Starting with the opening line of the entries below, transcribe each line exactly up to and including the one that has "thumb mcp: (163, 209)"; pictures are not copied.
┌────────
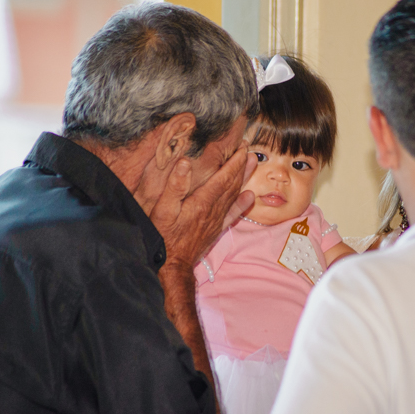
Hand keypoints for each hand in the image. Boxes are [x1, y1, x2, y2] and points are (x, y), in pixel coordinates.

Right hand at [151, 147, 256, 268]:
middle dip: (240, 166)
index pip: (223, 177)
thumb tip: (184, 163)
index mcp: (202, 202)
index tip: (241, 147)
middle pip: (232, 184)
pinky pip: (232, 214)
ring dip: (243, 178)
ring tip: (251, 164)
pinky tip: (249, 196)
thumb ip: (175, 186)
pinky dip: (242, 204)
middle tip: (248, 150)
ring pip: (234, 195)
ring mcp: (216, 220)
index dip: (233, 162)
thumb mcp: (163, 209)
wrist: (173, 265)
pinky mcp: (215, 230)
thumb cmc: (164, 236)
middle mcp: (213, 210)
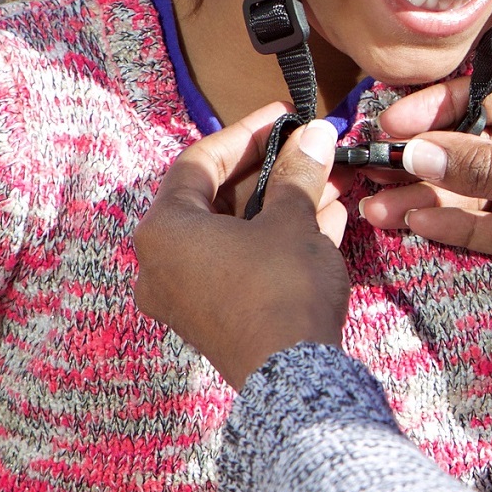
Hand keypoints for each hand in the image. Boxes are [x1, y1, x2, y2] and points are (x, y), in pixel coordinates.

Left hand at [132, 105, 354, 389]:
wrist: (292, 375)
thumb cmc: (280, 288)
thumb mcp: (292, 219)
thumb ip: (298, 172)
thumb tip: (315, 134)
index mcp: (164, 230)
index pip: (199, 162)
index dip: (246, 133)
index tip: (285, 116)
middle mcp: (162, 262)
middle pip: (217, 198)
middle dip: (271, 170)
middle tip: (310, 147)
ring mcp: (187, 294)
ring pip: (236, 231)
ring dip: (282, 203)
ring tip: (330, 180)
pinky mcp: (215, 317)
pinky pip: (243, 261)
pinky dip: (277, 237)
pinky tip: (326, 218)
└────────
*Reply to the exercise:*
Hand keypoints for each hand in the image. Boxes are [x1, y1, x2, y2] and points are (x, y), in pixel coordinates.

Right hand at [151, 147, 256, 268]:
middle dip: (240, 166)
index pip: (223, 177)
thumb tip: (184, 163)
index mcp: (202, 202)
index tip: (241, 147)
middle pip: (232, 184)
pinky pip: (232, 214)
ring dip: (243, 178)
ring tip: (251, 164)
pinky tip: (249, 196)
thumb ip: (175, 186)
pinky dip: (242, 204)
middle tip: (248, 150)
ring pip: (234, 195)
ring mcp: (216, 220)
index dip: (233, 162)
thumb mcp: (163, 209)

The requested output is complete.